Agreed. He was a capable, imaginative writer, which you can't always say about the old pulp writers.
 
Actually, after some hesitation, I went and bought a DMR volume called Heroes of Atlantis & Lemuria (2019). It collects Wellman's stories about one Conan-like hero called Kardios. It's not strictly a Wellman volume, it also contains stories by Frederick Arnold Kummer Jr. and Leigh Brackett. I'm not keen on sword-amd-sorcery stories, but Wellman hasn't disappointed so far, and it's always good to branch out and try new things.
 
I'm glad I gave Heroes of Atlantis & Lemuria a try. Hs five Kardios stories were well worth it. So Kardios is the last survivor of Atlantis; he's also the culprit for Atlantis' sinking; and now he goes about saving populations from evil wizards, evil queens, evil gods, and so on.

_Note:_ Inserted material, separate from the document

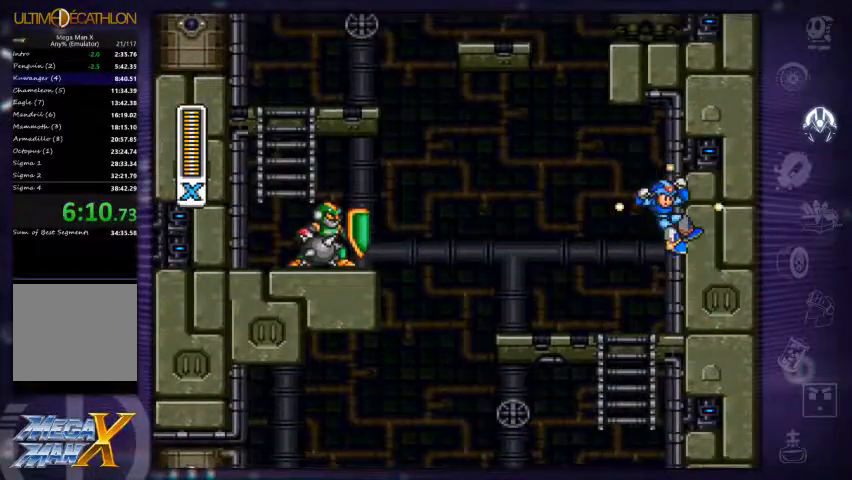
{"dt_ms": 500, "buttons": ["X", "DPAD_RIGHT"], "right_stick": "center", "events": [[33, "A", "down"], [33, "DPAD_LEFT", "down"], [300, "DPAD_LEFT", "up"], [367, "DPAD_RIGHT", "down"], [433, "A", "up"], [433, "R1", "up"]]}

No matter what genre Wellmann works in, he never seems to lose his easy, instant charm and power to entertain.

Sadly, can't say the same about the stories by Frederick Arnold Kummer Jr. and Leigh Brackett.

Now I wish I could sample some of Wellman's sci-fi stories, to see how he handles that genre.
 
I waited over a decade for an affordable reprint of the Silver John stories, and now in two years two editions come out!

After Valancourt's edition last year, Haffner has recently released a hardback edition. This volume, according to Michael Dirda,

comprises a memoir by editor Pat LoBrutto about working with Wellman, three more novels, three stories and Karl Edward Wagner’s 1977 interview with the author at his home in Chapel Hill, N.C. This is a set not only worth reading but also worth investing in.